The Continuation War was a conflict fought by co-belligerents Finland and Nazi Germany against the Soviet Union (USSR) from 1941 to 1944 during World War II. In Russian historiography, the war is called the Soviet–Finnish Front of the Great Patriotic War. Germany regarded its operations in the region as part of its overall war efforts on the Eastern Front and provided Finland with critical material support and military assistance.
The Continuation War began 15 months after the end of the Winter War, also fought between Finland and the USSR. There have been a number of reasons proposed for the Finnish decision to invade, with regaining territory lost during the Winter War being regarded as the most common. Other justifications for the conflict included President Ryti's vision of a Greater Finland and Commander-in-Chief Mannerheim's desire to liberate Karelia. Plans for the attack were developed jointly between the Wehrmacht and a small faction of Finnish political and military leaders with the rest of the government remaining ignorant. Despite the cooperation in this conflict, Finland never formally signed the Tripartite Pact that had established the Axis powers and justified its alliance with Germany as self defense.

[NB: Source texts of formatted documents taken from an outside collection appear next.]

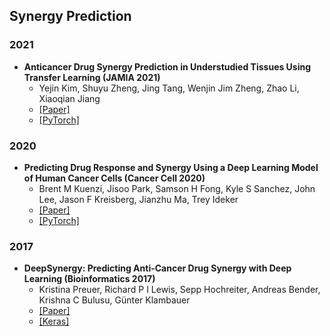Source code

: ## Synergy Prediction

### 2021

- **Anticancer Drug Synergy Prediction in Understudied Tissues Using Transfer Learning (JAMIA 2021)**
  - Yejin Kim, Shuyu Zheng, Jing Tang, Wenjin Jim Zheng, Zhao Li, Xiaoqian Jiang
  - [[Paper]](https://academic.oup.com/jamia/article-abstract/28/1/42/5920819)
  - [[PyTorch]](https://github.com/yejinjkim/synergy-transfer)


### 2020

- **Predicting Drug Response and Synergy Using a Deep Learning Model of Human Cancer Cells (Cancer Cell 2020)**
  - Brent M Kuenzi, Jisoo Park, Samson H Fong, Kyle S Sanchez, John Lee, Jason F Kreisberg, Jianzhu Ma, Trey Ideker
  - [[Paper]](https://www.cell.com/cancer-cell/pdf/S1535-6108(20)30488-8.pdf)
  - [[PyTorch]](https://github.com/idekerlab/DrugCell)

### 2017

- **DeepSynergy: Predicting Anti-Cancer Drug Synergy with Deep Learning (Bioinformatics 2017)**
  - Kristina Preuer, Richard P I Lewis, Sepp Hochreiter, Andreas Bender, Krishna C Bulusu, Günter Klambauer
  - [[Paper]](https://academic.oup.com/bioinformatics/article/34/9/1538/4747884)
  - [[Keras]](https://github.com/KristinaPreuer/DeepSynergy)
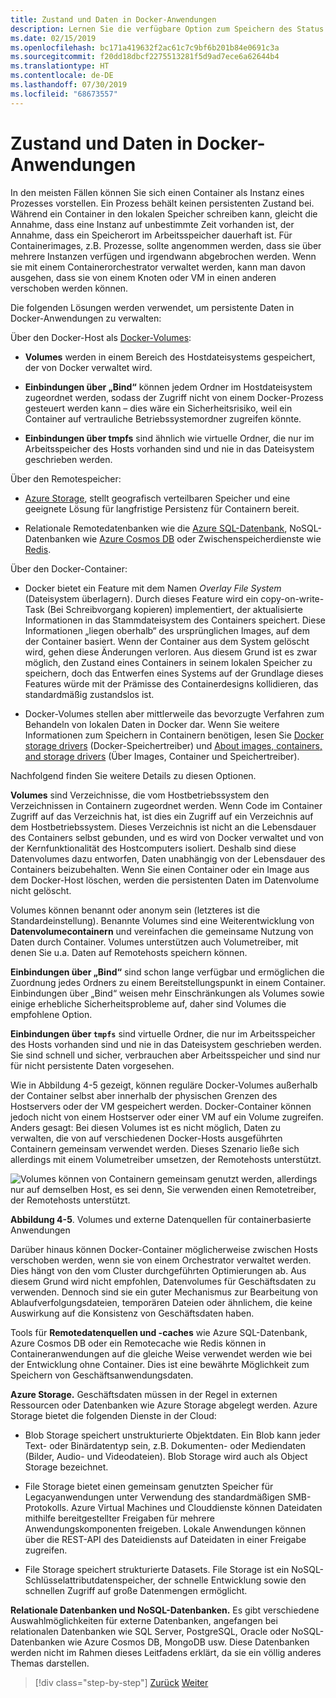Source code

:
 ```yaml
---
title: Zustand und Daten in Docker-Anwendungen
description: Lernen Sie die verfügbare Option zum Speichern des Status in containerbasierten Anwendungen kennen.
ms.date: 02/15/2019
ms.openlocfilehash: bc171a419632f2ac61c7c9bf6b201b84e0691c3a
ms.sourcegitcommit: f20dd18dbcf2275513281f5d9ad7ece6a62644b4
ms.translationtype: HT
ms.contentlocale: de-DE
ms.lasthandoff: 07/30/2019
ms.locfileid: "68673557"
---
```

# <a name="state-and-data-in-docker-applications"></a>Zustand und Daten in Docker-Anwendungen

In den meisten Fällen können Sie sich einen Container als Instanz eines Prozesses vorstellen. Ein Prozess behält keinen persistenten Zustand bei. Während ein Container in den lokalen Speicher schreiben kann, gleicht die Annahme, dass eine Instanz auf unbestimmte Zeit vorhanden ist, der Annahme, dass ein Speicherort im Arbeitsspeicher dauerhaft ist. Für Containerimages, z.B. Prozesse, sollte angenommen werden, dass sie über mehrere Instanzen verfügen und irgendwann abgebrochen werden. Wenn sie mit einem Containerorchestrator verwaltet werden, kann man davon ausgehen, dass sie von einem Knoten oder VM in einen anderen verschoben werden können.

Die folgenden Lösungen werden verwendet, um persistente Daten in Docker-Anwendungen zu verwalten:

Über den Docker-Host als [Docker-Volumes](https://docs.docker.com/engine/admin/volumes/):

- **Volumes** werden in einem Bereich des Hostdateisystems gespeichert, der von Docker verwaltet wird.

- **Einbindungen über „Bind“** können jedem Ordner im Hostdateisystem zugeordnet werden, sodass der Zugriff nicht von einem Docker-Prozess gesteuert werden kann – dies wäre ein Sicherheitsrisiko, weil ein Container auf vertrauliche Betriebssystemordner zugreifen könnte.

- **Einbindungen über tmpfs** sind ähnlich wie virtuelle Ordner, die nur im Arbeitsspeicher des Hosts vorhanden sind und nie in das Dateisystem geschrieben werden.

Über den Remotespeicher:

- [Azure Storage](https://azure.microsoft.com/documentation/services/storage/), stellt geografisch verteilbaren Speicher und eine geeignete Lösung für langfristige Persistenz für Containern bereit.

- Relationale Remotedatenbanken wie die [Azure SQL-Datenbank](https://azure.microsoft.com/services/sql-database/), NoSQL-Datenbanken wie [Azure Cosmos DB](https://docs.microsoft.com/azure/cosmos-db/introduction) oder Zwischenspeicherdienste wie [Redis](https://redis.io/).

Über den Docker-Container:

- Docker bietet ein Feature mit dem Namen *Overlay File System* (Dateisystem überlagern). Durch dieses Feature wird ein copy-on-write-Task (Bei Schreibvorgang kopieren) implementiert, der aktualisierte Informationen in das Stammdateisystem des Containers speichert. Diese Informationen „liegen oberhalb“ des ursprünglichen Images, auf dem der Container basiert. Wenn der Container aus dem System gelöscht wird, gehen diese Änderungen verloren. Aus diesem Grund ist es zwar möglich, den Zustand eines Containers in seinem lokalen Speicher zu speichern, doch das Entwerfen eines Systems auf der Grundlage dieses Features würde mit der Prämisse des Containerdesigns kollidieren, das standardmäßig zustandslos ist.

- Docker-Volumes stellen aber mittlerweile das bevorzugte Verfahren zum Behandeln von lokalen Daten in Docker dar. Wenn Sie weitere Informationen zum Speichern in Containern benötigen, lesen Sie [Docker storage drivers](https://docs.docker.com/engine/userguide/storagedriver/) (Docker-Speichertreiber) und [About images, containers, and storage drivers](https://docs.docker.com/engine/userguide/storagedriver/imagesandcontainers/) (Über Images, Container und Speichertreiber).

Nachfolgend finden Sie weitere Details zu diesen Optionen.

**Volumes** sind Verzeichnisse, die vom Hostbetriebssystem den Verzeichnissen in Containern zugeordnet werden. Wenn Code im Container Zugriff auf das Verzeichnis hat, ist dies ein Zugriff auf ein Verzeichnis auf dem Hostbetriebssystem. Dieses Verzeichnis ist nicht an die Lebensdauer des Containers selbst gebunden, und es wird von Docker verwaltet und von der Kernfunktionalität des Hostcomputers isoliert. Deshalb sind diese Datenvolumes dazu entworfen, Daten unabhängig von der Lebensdauer des Containers beizubehalten. Wenn Sie einen Container oder ein Image aus dem Docker-Host löschen, werden die persistenten Daten im Datenvolume nicht gelöscht.

Volumes können benannt oder anonym sein (letzteres ist die Standardeinstellung). Benannte Volumes sind eine Weiterentwicklung von **Datenvolumecontainern** und vereinfachen die gemeinsame Nutzung von Daten durch Container. Volumes unterstützen auch Volumetreiber, mit denen Sie u.a. Daten auf Remotehosts speichern können.

**Einbindungen über „Bind“** sind schon lange verfügbar und ermöglichen die Zuordnung jedes Ordners zu einem Bereitstellungspunkt in einem Container. Einbindungen über „Bind“ weisen mehr Einschränkungen als Volumes sowie einige erhebliche Sicherheitsprobleme auf, daher sind Volumes die empfohlene Option.

**Einbindungen über `tmpfs`** sind virtuelle Ordner, die nur im Arbeitsspeicher des Hosts vorhanden sind und nie in das Dateisystem geschrieben werden. Sie sind schnell und sicher, verbrauchen aber Arbeitsspeicher und sind nur für nicht persistente Daten vorgesehen.

Wie in Abbildung 4-5 gezeigt, können reguläre Docker-Volumes außerhalb der Container selbst aber innerhalb der physischen Grenzen des Hostservers oder der VM gespeichert werden. Docker-Container können jedoch nicht von einem Hostserver oder einer VM auf ein Volume zugreifen. Anders gesagt: Bei diesen Volumes ist es nicht möglich, Daten zu verwalten, die von auf verschiedenen Docker-Hosts ausgeführten Containern gemeinsam verwendet werden. Dieses Szenario ließe sich allerdings mit einem Volumetreiber umsetzen, der Remotehosts unterstützt.

![Volumes können von Containern gemeinsam genutzt werden, allerdings nur auf demselben Host, es sei denn, Sie verwenden einen Remotetreiber, der Remotehosts unterstützt. ](./media/image5.png)

**Abbildung 4-5**. Volumes und externe Datenquellen für containerbasierte Anwendungen

Darüber hinaus können Docker-Container möglicherweise zwischen Hosts verschoben werden, wenn sie von einem Orchestrator verwaltet werden. Dies hängt von den vom Cluster durchgeführten Optimierungen ab. Aus diesem Grund wird nicht empfohlen, Datenvolumes für Geschäftsdaten zu verwenden. Dennoch sind sie ein guter Mechanismus zur Bearbeitung von Ablaufverfolgungsdateien, temporären Dateien oder ähnlichem, die keine Auswirkung auf die Konsistenz von Geschäftsdaten haben.

Tools für **Remotedatenquellen und -caches** wie Azure SQL-Datenbank, Azure Cosmos DB oder ein Remotecache wie Redis können in Containeranwendungen auf die gleiche Weise verwendet werden wie bei der Entwicklung ohne Container. Dies ist eine bewährte Möglichkeit zum Speichern von Geschäftsanwendungsdaten.

**Azure Storage.** Geschäftsdaten müssen in der Regel in externen Ressourcen oder Datenbanken wie Azure Storage abgelegt werden. Azure Storage bietet die folgenden Dienste in der Cloud:

- Blob Storage speichert unstrukturierte Objektdaten. Ein Blob kann jeder Text- oder Binärdatentyp sein, z.B. Dokumenten- oder Mediendaten (Bilder, Audio- und Videodateien). Blob Storage wird auch als Object Storage bezeichnet.

- File Storage bietet einen gemeinsam genutzten Speicher für Legacyanwendungen unter Verwendung des standardmäßigen SMB-Protokolls. Azure Virtual Machines und Clouddienste können Dateidaten mithilfe bereitgestellter Freigaben für mehrere Anwendungskomponenten freigeben. Lokale Anwendungen können über die REST-API des Dateidiensts auf Dateidaten in einer Freigabe zugreifen.

- File Storage speichert strukturierte Datasets. File Storage ist ein NoSQL-Schlüsselattributdatenspeicher, der schnelle Entwicklung sowie den schnellen Zugriff auf große Datenmengen ermöglicht.

**Relationale Datenbanken und NoSQL-Datenbanken.** Es gibt verschiedene Auswahlmöglichkeiten für externe Datenbanken, angefangen bei relationalen Datenbanken wie SQL Server, PostgreSQL, Oracle oder NoSQL-Datenbanken wie Azure Cosmos DB, MongoDB usw. Diese Datenbanken werden nicht im Rahmen dieses Leitfadens erklärt, da sie ein völlig anderes Themas darstellen.

>[!div class="step-by-step"]
>[Zurück](monolithic-applications.md)
>[Weiter](soa-applications.md)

In June 1941, with the start of the German invasion of the Soviet Union, the Finnish Defence Forces launched their offensive following Soviet airstrikes. By September 1941, Finland occupied East Karelia and reversed its post-Winter War concessions to the Soviet Union along the Karelian Isthmus and in Ladoga Karelia. The Finnish Army halted its offensive past the old border, around 30–32 km (19–20 mi) from the center of Leningrad and participated in besieging the city by cutting its northern supply routes and digging in until 1944. In Lapland, joint German–Finnish forces failed to capture Murmansk or cut the Kirov (Murmansk) Railway, a way point for lend-lease equipment to the USSR. The conflict stabilised with only minor skirmishes until the tide of the war turned against the Germans and the Soviet Union's strategic Vyborg–Petrozavodsk Offensive crushed Finnish resistance in June 1944. The attack drove the Finns from most of the territories they had gained during the war, but the Finnish Army managed to halt the offensive in August 1944.